Third Party Litigation Finance – United States Versus Other Countries. As we’ve mentioned before, Australia and many countries in the EU have a system of Legal Expenses Insurance (LEI) in which people pay a small premium in exchange for guaranteed legal coverage in the event of a tort, like an injury or a theft. LEI not only guarantees that people can afford their legal expenses, but guarantees that their attorneys will get paid.

As the United States has no such program as LEI, there is no assurance that plaintiffs can afford litigation, nor any certainty that plaintiffs’ attorneys will be paid. To eliminate some of the stress of the unknown, many plaintiffs’ attorneys operate on a contingency fee basis. What this means is that contingency fee attorneys only receive payment if they are able to successfully try their clients’ cases. In the event of an unsuccessful case, the client is not responsible for payment. (Though Canada does not offer LEI, it does not offer contingency fees, either.)

Contingency fees open yet another opportunity for litigation finance. Unlike attorneys who are assured payments via LIA, attorneys who work on a contingency fee basis often have to wait for long periods of time to actually see the fruits of their labor. Litigation funding offers these attorneys a way to make use of their capital before a case is decided. Most legal funding firms offer non-recourse advances, so attorneys don’t have to worry about owing money if their cases are unsuccessful.

Loser Fees

Third Party Litigation Finance – United States Versus Other Countries. The majority of countries that practice litigation funding also have a “loser fee” practice; that is, in addition to their own attorney fees, the losing party in any case covers the legal expenses of the winning side. The United States is one of the few countries that does not have a loser fee model; this is possibly because of the contingency fee model, described above.

As Canada and Australia have discovered, incorporating loser fees into a sustainable litigation funding model can be quite frustrating. Fortunately for legal finance firms in the United States, this issue has been avoided altogether.

Attorney Funding: A US Anomaly

Third Party Litigation Finance – United States Versus Other Countries. The unique properties of US-style litigation allow legal finance companies in the United States to do something that companies across the world don’t: they can offer their services directly to attorneys, not just to plaintiffs.

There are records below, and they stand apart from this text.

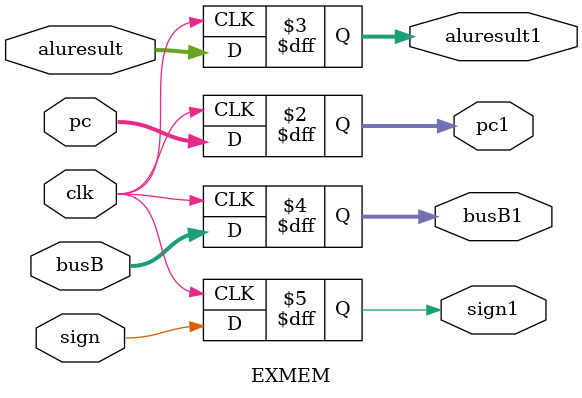
<source format=v>
`timescale 1ns / 1ps


module EXMEM(
    input   clk,
    input   [31:0]pc,
    input   [31:0]aluresult,
    input   [31:0]busB,
    input   sign,
    output  [31:0]pc1,
    output  [31:0]aluresult1,
    output  [31:0]busB1,
    output  sign1
    );

    always@(posedge clk)
    begin
        pc1 <= pc;
        sign1 <= sign;
        busB1 <= busB;
        aluresult1 <= aluresult;
    end
endmodule

</source>
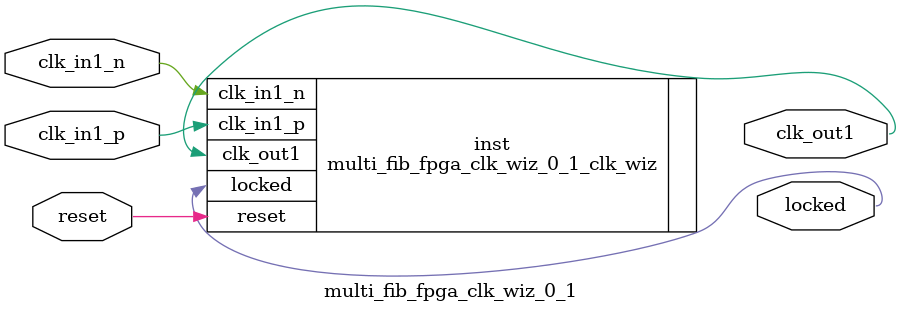
<source format=v>


`timescale 1ps/1ps

(* CORE_GENERATION_INFO = "multi_fib_fpga_clk_wiz_0_1,clk_wiz_v6_0_4_0_0,{component_name=multi_fib_fpga_clk_wiz_0_1,use_phase_alignment=false,use_min_o_jitter=false,use_max_i_jitter=false,use_dyn_phase_shift=false,use_inclk_switchover=false,use_dyn_reconfig=false,enable_axi=0,feedback_source=FDBK_AUTO,PRIMITIVE=MMCM,num_out_clk=1,clkin1_period=8.000,clkin2_period=10.000,use_power_down=false,use_reset=true,use_locked=true,use_inclk_stopped=false,feedback_type=SINGLE,CLOCK_MGR_TYPE=NA,manual_override=false}" *)

module multi_fib_fpga_clk_wiz_0_1 
 (
  // Clock out ports
  output        clk_out1,
  // Status and control signals
  input         reset,
  output        locked,
 // Clock in ports
  input         clk_in1_p,
  input         clk_in1_n
 );

  multi_fib_fpga_clk_wiz_0_1_clk_wiz inst
  (
  // Clock out ports  
  .clk_out1(clk_out1),
  // Status and control signals               
  .reset(reset), 
  .locked(locked),
 // Clock in ports
  .clk_in1_p(clk_in1_p),
  .clk_in1_n(clk_in1_n)
  );

endmodule

</source>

To recap, some countries have no need to offer legal funding to attorneys and law firms because the legal systems in those countries already offer financial security to plaintiffs’ attorneys. In other countries, legal funding for attorneys is made complicated by uncertain rules.

The United States, with its contingency fee structure and relatively well-defined class action structures, is ripe for a diverse legal funding landscape.